Funciona assim: o software consegue mapear automaticamente padrões de consumo por produto, por região, por loja e fazer milhões de previsões. 

“Enquanto o Leaf faz tudo sozinho, o Calix trabalha com a equipe. Ele é a força bruta que calcula milhões de possibilidades e que se soma ao insight da equipe”, diz Santiago. “Um trabalho que levaria um mês para ficar pronto, é feito em seis horas e tem um resultado 10% a 30% melhor.”

Como aqui não se trata de regular variáveis em uma linha de produção, Santiago diz que o produto escancara um novo mercado para a empresa.

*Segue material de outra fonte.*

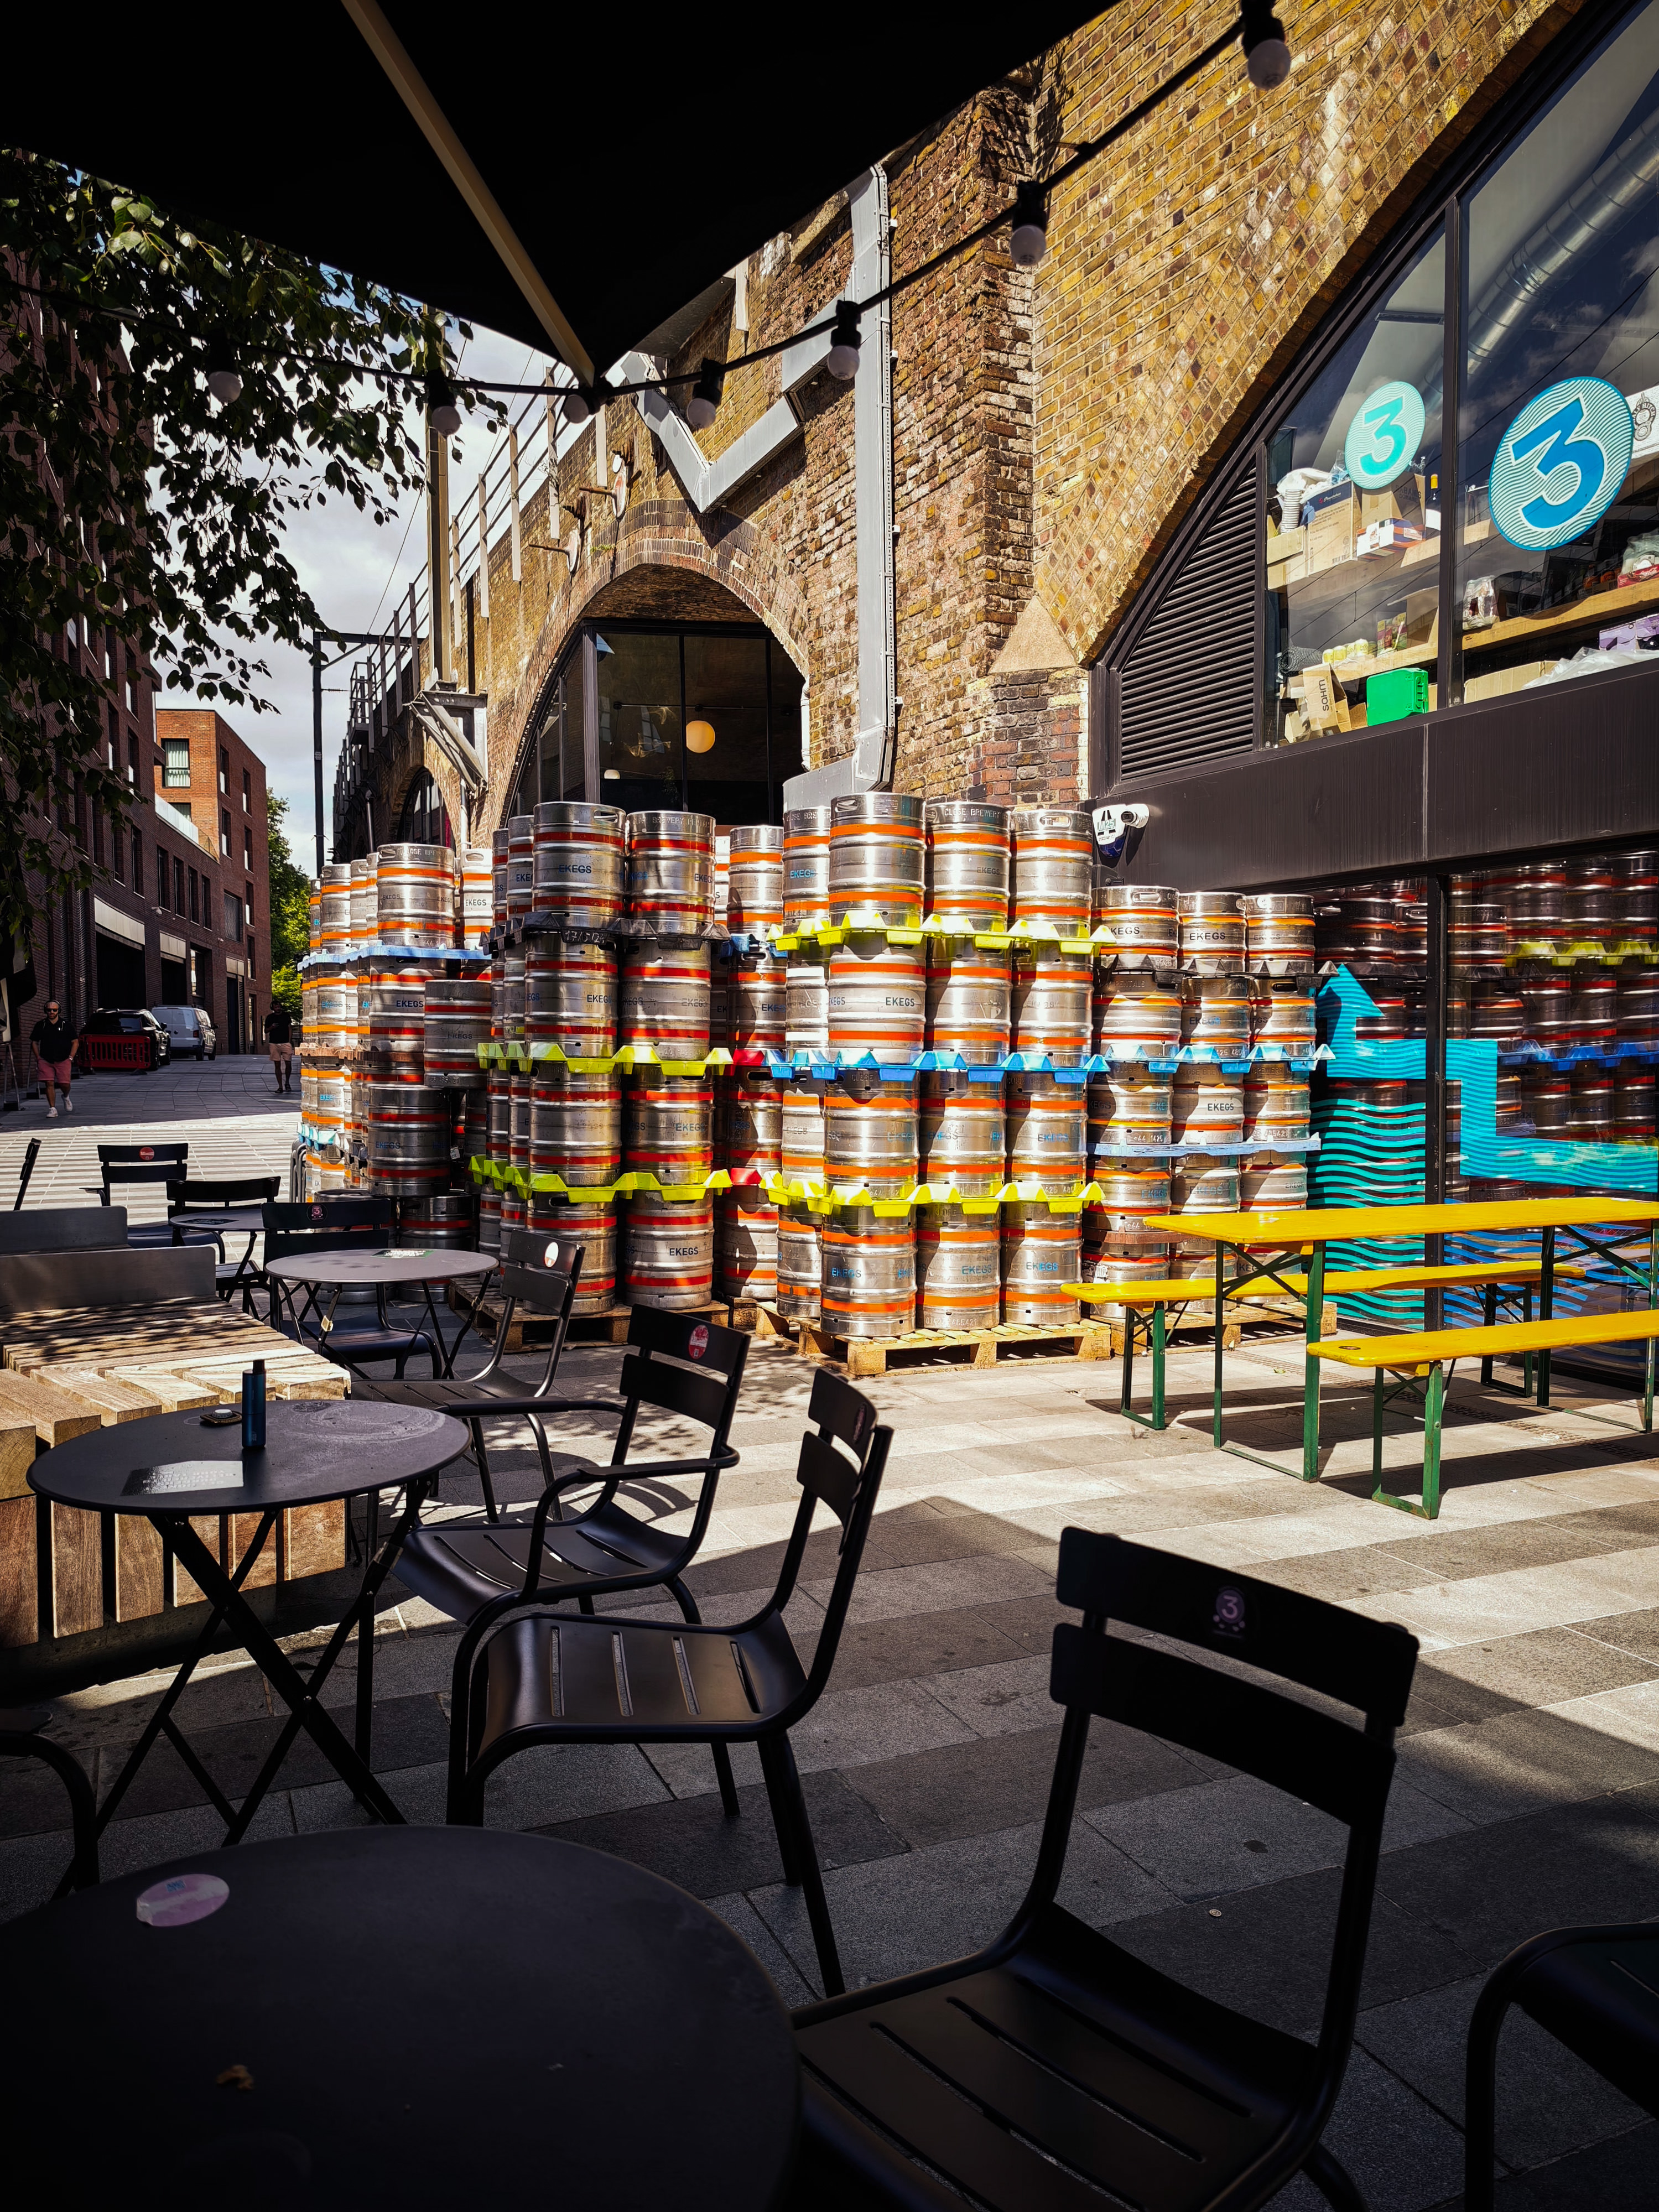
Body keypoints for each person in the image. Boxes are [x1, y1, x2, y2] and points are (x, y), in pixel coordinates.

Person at [29, 1001, 77, 1117]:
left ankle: (66, 1096)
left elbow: (75, 1042)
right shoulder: (41, 1025)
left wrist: (71, 1057)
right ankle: (53, 1109)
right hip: (46, 1059)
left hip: (64, 1059)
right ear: (45, 1011)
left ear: (59, 1011)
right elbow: (34, 1042)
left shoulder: (67, 1025)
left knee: (64, 1084)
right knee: (49, 1083)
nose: (51, 1012)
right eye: (49, 1010)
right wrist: (38, 1057)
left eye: (54, 1010)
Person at [264, 1003, 294, 1094]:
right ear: (273, 1008)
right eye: (276, 1007)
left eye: (279, 1007)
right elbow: (266, 1031)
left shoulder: (286, 1016)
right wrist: (272, 1027)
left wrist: (289, 1041)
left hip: (285, 1042)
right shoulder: (270, 1017)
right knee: (277, 1065)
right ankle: (280, 1086)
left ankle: (287, 1082)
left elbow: (290, 1028)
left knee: (288, 1063)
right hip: (274, 1043)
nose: (278, 1008)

“A fórmula é expansível e queremos vender também no varejo. Se conseguirmos prever melhor o varejo, comunicaremos melhor para a indústria. Isso evita desperdício, desabastecimento. Imagina a riqueza de um sistema desse integrado à cadeia toda.”

Nos próximos dois a três anos, a I.Systems planeja atender toda a América do Sul a partir do Brasil. E, para isso, vai usar caixa próprio. “Sou um empreendedor meio das antigas. Essa coisa de ter Ebitda de menos 50% e levantar capital a cada 12 a 18 meses me dá até frio no estômago”, diverte-se. 

Dentro de três anos, no entanto, a coisa muda de figura.

“Vamos levantar nova rodada para internacionalização nos Estados Unidos. Poderíamos fazer com nosso caixa, mas como a diferença de câmbio é muito grande e a oportunidade do mercado americano também é, vamos partir para uma capitalização em dólar.”